Masala, is the generic word for various mixtures of spices. Each region has its own special blend, so in the north, where winters can be cold, it is Garam Masala, meaning hot spice. It has a rich warm fragrance and tastes hot and aromatic.
In Maharashtra, the capital of which is Mumbai, and sits on the Deccan Plateau. It has a tropical climate and good vegetation, hence lots of fruits and vegetables. The Masala that is used here is GODA MASALA and is not usually found commercially but made in the home and contains coconut, whereas in the Punjab it is TANDOORI MASALA, it rich in colour, is fragrant and spicy. And then I found GUNPOWDER MASALA and DHANSAK MASALA.
Moving on to the Parsi Omelette, it calls for Dhansak Masala, and had no idea where it could be bought, hence I had to make it myself.
I used half the quantities of spices suggested and even so made a fair amount, which I have stored in a jar. I started out grinding my spices in a pestle and mortar, but it was seriously hard work, moved onto a hand grinder ( now discarded) and finally a high speed jug blender.

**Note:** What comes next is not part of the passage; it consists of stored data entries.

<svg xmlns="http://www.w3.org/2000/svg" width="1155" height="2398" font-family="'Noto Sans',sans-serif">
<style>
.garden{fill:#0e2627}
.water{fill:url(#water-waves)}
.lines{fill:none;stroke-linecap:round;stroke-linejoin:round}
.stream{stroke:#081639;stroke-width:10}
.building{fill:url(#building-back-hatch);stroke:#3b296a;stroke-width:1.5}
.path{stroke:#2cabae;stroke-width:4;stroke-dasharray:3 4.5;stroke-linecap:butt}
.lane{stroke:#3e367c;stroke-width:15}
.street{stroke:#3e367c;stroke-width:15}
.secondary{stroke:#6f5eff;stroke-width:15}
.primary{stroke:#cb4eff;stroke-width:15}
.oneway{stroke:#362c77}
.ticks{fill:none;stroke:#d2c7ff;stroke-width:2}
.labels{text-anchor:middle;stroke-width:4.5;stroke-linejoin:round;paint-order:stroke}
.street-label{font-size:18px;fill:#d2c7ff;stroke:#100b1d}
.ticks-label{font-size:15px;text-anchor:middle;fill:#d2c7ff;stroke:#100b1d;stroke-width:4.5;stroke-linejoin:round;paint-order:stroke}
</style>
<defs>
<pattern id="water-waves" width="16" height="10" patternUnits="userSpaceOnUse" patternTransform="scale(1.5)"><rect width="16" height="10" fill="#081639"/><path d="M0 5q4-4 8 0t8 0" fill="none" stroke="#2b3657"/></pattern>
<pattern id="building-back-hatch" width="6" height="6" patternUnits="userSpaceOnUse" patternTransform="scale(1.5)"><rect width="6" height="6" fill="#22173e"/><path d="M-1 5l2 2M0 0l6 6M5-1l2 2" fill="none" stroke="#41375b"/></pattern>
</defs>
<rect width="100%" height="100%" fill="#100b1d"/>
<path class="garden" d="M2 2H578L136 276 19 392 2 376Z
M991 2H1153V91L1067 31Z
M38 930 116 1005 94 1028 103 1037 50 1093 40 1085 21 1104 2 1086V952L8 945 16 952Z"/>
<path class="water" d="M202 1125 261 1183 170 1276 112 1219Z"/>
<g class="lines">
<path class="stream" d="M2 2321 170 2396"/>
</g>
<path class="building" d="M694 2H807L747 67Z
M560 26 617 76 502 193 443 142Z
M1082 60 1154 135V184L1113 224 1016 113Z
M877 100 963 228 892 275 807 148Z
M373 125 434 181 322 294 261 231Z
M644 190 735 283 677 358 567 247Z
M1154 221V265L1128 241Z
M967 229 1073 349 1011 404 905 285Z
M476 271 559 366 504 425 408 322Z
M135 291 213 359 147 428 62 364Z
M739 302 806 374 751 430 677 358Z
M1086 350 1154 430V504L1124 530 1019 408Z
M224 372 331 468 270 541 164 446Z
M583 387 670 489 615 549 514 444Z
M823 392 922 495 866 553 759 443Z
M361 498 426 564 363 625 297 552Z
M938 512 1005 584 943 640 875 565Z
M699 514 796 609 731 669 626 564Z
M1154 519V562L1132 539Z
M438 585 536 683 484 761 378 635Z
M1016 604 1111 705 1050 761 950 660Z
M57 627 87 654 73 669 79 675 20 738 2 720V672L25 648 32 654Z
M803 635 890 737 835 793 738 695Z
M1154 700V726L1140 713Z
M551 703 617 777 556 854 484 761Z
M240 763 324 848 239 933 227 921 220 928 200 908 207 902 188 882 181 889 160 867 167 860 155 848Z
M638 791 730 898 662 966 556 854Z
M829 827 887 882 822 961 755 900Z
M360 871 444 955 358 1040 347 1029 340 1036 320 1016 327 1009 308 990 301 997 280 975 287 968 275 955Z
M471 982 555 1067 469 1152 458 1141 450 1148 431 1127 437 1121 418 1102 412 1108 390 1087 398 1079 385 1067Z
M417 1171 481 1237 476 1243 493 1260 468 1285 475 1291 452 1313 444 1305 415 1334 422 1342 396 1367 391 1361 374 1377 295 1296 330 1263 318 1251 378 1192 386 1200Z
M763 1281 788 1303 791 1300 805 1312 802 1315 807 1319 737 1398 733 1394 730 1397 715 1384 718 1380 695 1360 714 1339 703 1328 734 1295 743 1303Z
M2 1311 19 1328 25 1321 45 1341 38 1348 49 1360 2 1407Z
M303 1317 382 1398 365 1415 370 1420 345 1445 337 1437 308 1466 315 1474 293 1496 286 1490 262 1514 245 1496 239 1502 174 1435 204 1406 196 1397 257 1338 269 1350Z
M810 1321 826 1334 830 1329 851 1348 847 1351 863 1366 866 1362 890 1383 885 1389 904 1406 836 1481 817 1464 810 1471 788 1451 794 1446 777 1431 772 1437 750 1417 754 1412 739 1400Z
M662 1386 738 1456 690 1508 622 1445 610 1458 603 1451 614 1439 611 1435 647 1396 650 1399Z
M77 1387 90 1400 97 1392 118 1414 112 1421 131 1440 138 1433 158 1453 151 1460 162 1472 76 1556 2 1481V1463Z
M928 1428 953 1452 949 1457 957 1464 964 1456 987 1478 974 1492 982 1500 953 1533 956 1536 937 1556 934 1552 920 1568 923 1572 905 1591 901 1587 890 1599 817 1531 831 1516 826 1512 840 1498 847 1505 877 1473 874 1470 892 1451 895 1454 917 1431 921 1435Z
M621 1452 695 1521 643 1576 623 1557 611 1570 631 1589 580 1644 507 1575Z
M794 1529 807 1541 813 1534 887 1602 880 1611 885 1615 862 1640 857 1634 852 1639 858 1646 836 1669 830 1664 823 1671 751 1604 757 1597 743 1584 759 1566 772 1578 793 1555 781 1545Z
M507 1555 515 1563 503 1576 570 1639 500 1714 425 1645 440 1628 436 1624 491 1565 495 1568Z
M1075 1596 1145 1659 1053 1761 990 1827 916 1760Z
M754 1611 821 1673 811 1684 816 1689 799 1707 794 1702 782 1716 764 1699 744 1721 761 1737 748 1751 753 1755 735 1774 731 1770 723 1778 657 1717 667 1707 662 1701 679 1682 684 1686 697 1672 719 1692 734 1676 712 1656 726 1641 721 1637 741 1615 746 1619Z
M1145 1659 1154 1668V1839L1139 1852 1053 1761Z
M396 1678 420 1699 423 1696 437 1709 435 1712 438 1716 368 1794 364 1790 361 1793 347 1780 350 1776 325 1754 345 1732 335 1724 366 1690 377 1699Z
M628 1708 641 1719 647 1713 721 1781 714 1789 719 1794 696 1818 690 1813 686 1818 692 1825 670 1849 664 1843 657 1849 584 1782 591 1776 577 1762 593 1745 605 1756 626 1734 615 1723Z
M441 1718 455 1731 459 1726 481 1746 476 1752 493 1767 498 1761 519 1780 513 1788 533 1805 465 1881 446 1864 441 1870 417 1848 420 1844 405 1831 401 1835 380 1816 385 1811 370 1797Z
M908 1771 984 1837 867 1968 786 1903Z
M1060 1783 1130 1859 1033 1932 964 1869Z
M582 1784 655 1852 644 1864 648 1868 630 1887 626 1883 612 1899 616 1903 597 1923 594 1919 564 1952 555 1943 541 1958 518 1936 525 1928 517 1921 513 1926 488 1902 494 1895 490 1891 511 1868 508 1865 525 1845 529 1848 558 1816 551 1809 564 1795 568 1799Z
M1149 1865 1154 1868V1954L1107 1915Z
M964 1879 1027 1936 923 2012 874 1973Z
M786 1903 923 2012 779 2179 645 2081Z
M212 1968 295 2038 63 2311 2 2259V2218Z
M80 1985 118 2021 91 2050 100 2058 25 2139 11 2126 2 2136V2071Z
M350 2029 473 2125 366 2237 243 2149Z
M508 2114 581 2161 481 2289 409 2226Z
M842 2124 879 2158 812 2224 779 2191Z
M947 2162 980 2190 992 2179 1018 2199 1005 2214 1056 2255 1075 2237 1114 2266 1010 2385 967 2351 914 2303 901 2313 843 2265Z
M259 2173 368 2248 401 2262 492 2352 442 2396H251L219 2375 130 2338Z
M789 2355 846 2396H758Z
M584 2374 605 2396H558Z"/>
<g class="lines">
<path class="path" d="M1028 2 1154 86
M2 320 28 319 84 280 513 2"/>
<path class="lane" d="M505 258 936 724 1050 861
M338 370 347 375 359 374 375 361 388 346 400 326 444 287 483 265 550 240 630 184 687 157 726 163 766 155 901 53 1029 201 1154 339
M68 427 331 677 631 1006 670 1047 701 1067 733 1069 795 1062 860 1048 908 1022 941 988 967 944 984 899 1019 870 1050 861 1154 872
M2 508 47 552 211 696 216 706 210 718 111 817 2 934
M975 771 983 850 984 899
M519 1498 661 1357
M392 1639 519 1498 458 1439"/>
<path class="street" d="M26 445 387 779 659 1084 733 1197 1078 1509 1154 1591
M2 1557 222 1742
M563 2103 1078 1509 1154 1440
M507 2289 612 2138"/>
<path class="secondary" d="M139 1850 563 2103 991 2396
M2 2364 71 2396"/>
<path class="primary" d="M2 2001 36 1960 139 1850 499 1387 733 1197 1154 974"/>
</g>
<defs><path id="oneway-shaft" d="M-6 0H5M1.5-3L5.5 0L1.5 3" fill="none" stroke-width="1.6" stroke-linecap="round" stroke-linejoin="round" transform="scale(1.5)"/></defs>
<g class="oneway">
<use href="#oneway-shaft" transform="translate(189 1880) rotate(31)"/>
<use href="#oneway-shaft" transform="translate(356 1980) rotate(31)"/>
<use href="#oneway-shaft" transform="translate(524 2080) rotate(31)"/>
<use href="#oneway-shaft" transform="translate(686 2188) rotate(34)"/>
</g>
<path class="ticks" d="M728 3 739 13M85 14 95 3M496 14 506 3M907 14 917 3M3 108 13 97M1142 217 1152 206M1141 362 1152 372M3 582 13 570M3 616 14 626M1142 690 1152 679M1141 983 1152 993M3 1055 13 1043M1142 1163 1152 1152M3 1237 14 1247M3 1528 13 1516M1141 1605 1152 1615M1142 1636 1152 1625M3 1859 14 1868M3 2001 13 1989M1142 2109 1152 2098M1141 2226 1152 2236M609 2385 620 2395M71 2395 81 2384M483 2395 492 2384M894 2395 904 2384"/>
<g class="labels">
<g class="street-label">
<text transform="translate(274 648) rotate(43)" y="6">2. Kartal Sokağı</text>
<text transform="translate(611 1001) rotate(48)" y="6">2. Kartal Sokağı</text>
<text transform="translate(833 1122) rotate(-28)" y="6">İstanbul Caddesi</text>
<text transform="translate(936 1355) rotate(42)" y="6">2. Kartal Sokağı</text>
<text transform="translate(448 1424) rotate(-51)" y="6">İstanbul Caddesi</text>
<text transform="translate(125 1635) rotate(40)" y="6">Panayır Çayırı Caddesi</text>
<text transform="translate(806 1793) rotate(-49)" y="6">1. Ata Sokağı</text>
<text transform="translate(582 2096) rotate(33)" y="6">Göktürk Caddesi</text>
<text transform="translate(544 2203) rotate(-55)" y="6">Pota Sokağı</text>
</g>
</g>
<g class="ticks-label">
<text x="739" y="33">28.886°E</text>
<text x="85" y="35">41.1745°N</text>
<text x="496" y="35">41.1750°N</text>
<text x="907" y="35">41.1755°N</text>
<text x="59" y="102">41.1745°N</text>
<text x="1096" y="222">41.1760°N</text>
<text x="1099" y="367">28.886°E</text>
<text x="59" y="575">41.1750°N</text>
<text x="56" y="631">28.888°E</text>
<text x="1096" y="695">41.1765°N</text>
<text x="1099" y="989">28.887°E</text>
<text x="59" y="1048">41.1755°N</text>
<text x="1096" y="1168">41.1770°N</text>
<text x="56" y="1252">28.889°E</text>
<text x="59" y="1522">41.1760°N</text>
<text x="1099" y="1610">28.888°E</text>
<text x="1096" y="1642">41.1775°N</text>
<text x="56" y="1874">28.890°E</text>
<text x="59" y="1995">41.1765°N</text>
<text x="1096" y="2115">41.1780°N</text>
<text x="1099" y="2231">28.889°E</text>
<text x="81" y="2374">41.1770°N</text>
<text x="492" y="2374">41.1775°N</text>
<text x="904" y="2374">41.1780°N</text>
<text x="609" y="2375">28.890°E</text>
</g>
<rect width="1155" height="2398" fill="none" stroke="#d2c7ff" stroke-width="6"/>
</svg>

A small coffee grinder, will work well.
- 100 grams coriander seeds
- 25 grams dried red chillies
- 25 grams cloves
- 15 grams green cardamoms
- 15 grams black cardamoms
- 25 grams stick cinnamon
- 15 grams black peppercorns
- 15 grams dried bay leaves
- 15 grams star anise
- 15 grams mustard seed
- 15 grams poppy seeds
- 1/2 tsp ground nutmeg.
Very simply grind and blend all of the above together. Store in a jar.
I made my Parsi Omelette using
- 3 eggs beaten
- A small red onion chopped
- A green chilli chopped
- A teaspoon of Dhansak masala
- 1/2 teaspoon Garam masala
- 1/2 teaspoon turmeric,
- some grated cheese
- Some chopped coriander leaves
- A chopped clove garlic and some chopped ginger
- Pinch salt
Gently fry the chilli, the onion, garlic and ginger in either ghee or oil, pour in the eggs and agitate so that the eggs can fall to the bottom of the pan to set, do this a couple of times until almost set. Add the cheese and coriander, salt and pepper and turn over to finish cooking . The easiest way to do this is, to place a plate over the pan, invert the pan so that the omelette tips onto the plate, then gently slide it back into the pan to finish cooking. Fold in half and serve with some salad.
You might want to adjust the seasoning second time around. I think basically one can call this an omelette curry, but the flavours are very subtle. I would have liked it to be a little stronger.
As a footnote, the Parsis migrated from Persia to India in the 7 century. There is a distinct community in Mumbai.